Excerpt below:

United States District Court, W.D. Washington, Seattle

April 21, 2014

CLAY ROUECHE, Petitioner,
v.
THE UNITED STATES OF AMERICA, Respondent.

ORDER DENYING MOTION TO VACATE, SET ASIDE, OR CORRECT SENTENCE UNDER 28 U.S.C. 2255

ROBERT S. LASNIK, Magistrate Judge.

I. INTRODUCTION

This matter comes before the Court on Petitioner Clay Roueche's motion to vacate, correct, or set aside his sentence pursuant to 28 U.S.C. § 2255. Dkt. # 1.[1] Petitioner challenges the sentence imposed after he pled guilty to conspiracy to export cocaine, conspiracy to import marijuana, and conspiracy to engage in money laundering in CR07-344RSL. Dkt. # 1 at 1, 13. Having considered the memoranda and exhibits submitted by the parties, and the remainder of the record, the Court DENIES Petitioner's § 2255 motion.[2]

II. BACKGROUND

In October 2007, Petitioner, a Canadian citizen, and eight co-defendants were charged with conspiracy to possess cocaine with intent to distribute and to export, conspiracy to import marijuana, and conspiracy to engage in money laundering. CR # 1. Petitioner was arrested in Texas on May 19, 2008. CR # 28. A few months after Petitioner was arrested, a grand jury returned a Superseding Indictment, which charged Petitioner with conspiracy to export cocaine, conspiracy to distribute cocaine, conspiracy to import marijuana, using and carrying a firearm during a crime of drug trafficking, and conspiracy to engage in money laundering. CR # 49. On April 28, 2009, Petitioner pled guilty to one count of conspiracy to export cocaine, one count of conspiracy to import marijuana, and one count of conspiracy to engage in money laundering. CR # 257 at 1. In exchange, the government agreed to dismiss the remaining charges against Petitioner. CR # 258.

The Court sentenced Petitioner to 360 months of imprisonment followed by five years of supervised release. CR # 535 at 2-3. The Court adopted the offense level calculations set forth in the Pre-sentence Report. In doing so, the Court applied a two level enhancement to Petitioner's base offense level for possession of a firearm during the course of the conspiracy, a two level enhancement for use of an aircraft to import and export controlled substances, a four level enhancement based on Petitioner's leadership role in the offenses, and a two level enhancement for the money laundering conviction. See CR # 371 at 37-38. The Court also applied a three level decrease to Petitioner's base offense level for acceptance of responsibility.

On direct appeal, the Ninth Circuit found that the Court erred by failing to resolve certain disputed facts in the Pre-sentence Report and failing to rule on Petitioner's objections to two declarations submitted for the sentencing proceeding. CR # 378 at 3-5. The Ninth Circuit reversed the Court's sentence and remanded the case for re-sentencing. Id. at 7. On February 15, 2011, the Court imposed the same sentence of 360 months of imprisonment followed by five years of supervised release. CR # 387. The Court entered an amended judgment on February 22, 2011. CR # 389. Petitioner did not appeal.

End of Excerpt.
Data extracts below:

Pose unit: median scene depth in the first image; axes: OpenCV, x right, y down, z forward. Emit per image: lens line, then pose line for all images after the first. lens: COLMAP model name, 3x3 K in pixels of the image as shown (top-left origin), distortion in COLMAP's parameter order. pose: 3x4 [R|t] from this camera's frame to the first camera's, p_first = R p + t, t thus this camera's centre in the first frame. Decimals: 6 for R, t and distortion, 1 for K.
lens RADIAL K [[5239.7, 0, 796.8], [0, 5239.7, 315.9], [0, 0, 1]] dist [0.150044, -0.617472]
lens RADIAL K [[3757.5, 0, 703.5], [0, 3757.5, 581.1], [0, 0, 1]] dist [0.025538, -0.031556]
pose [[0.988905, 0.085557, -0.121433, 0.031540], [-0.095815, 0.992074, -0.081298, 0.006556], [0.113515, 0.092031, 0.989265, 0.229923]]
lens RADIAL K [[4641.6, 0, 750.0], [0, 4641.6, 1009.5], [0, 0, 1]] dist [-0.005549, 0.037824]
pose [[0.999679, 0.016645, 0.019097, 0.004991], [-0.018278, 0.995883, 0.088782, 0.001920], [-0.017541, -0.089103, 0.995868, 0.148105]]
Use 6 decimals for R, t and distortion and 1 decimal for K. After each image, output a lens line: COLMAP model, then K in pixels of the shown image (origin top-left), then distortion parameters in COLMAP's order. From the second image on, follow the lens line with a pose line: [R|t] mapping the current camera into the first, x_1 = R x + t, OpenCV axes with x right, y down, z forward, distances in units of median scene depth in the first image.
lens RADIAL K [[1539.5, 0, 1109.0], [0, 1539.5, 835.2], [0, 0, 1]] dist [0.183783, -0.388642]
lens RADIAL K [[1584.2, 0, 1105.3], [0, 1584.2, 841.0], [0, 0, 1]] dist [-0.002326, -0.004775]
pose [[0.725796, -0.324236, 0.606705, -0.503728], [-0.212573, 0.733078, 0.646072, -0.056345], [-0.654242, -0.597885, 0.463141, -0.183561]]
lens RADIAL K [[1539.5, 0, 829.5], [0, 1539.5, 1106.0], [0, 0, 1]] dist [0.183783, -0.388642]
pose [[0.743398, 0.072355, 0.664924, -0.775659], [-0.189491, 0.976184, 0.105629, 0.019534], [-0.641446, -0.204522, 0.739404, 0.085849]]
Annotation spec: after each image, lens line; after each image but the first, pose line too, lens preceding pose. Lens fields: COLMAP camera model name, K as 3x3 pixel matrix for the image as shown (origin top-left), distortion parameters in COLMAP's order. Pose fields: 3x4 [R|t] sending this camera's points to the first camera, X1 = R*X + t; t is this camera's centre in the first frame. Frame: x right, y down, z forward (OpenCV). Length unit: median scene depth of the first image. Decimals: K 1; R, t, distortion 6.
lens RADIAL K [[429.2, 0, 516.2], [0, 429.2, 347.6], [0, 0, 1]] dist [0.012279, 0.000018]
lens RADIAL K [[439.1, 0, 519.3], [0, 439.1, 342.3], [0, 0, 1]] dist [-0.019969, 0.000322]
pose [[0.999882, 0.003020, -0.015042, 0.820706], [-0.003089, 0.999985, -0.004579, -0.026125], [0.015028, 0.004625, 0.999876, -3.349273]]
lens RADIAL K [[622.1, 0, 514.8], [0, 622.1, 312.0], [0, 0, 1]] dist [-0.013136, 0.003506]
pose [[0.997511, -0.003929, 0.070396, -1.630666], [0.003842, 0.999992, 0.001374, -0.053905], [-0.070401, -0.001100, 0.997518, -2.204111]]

End of Data extracts.

# What this task involves
Please reproduce the court order word for word, beginning with the words "On direct appeal, the" and ending after the words "did not appeal.".

# Task response
On direct appeal, the Ninth Circuit found that the Court erred by failing to resolve certain disputed facts in the Pre-sentence Report and failing to rule on Petitioner's objections to two declarations submitted for the sentencing proceeding. CR # 378 at 3-5. The Ninth Circuit reversed the Court's sentence and remanded the case for re-sentencing. Id. at 7. On February 15, 2011, the Court imposed the same sentence of 360 months of imprisonment followed by five years of supervised release. CR # 387. The Court entered an amended judgment on February 22, 2011. CR # 389. Petitioner did not appeal.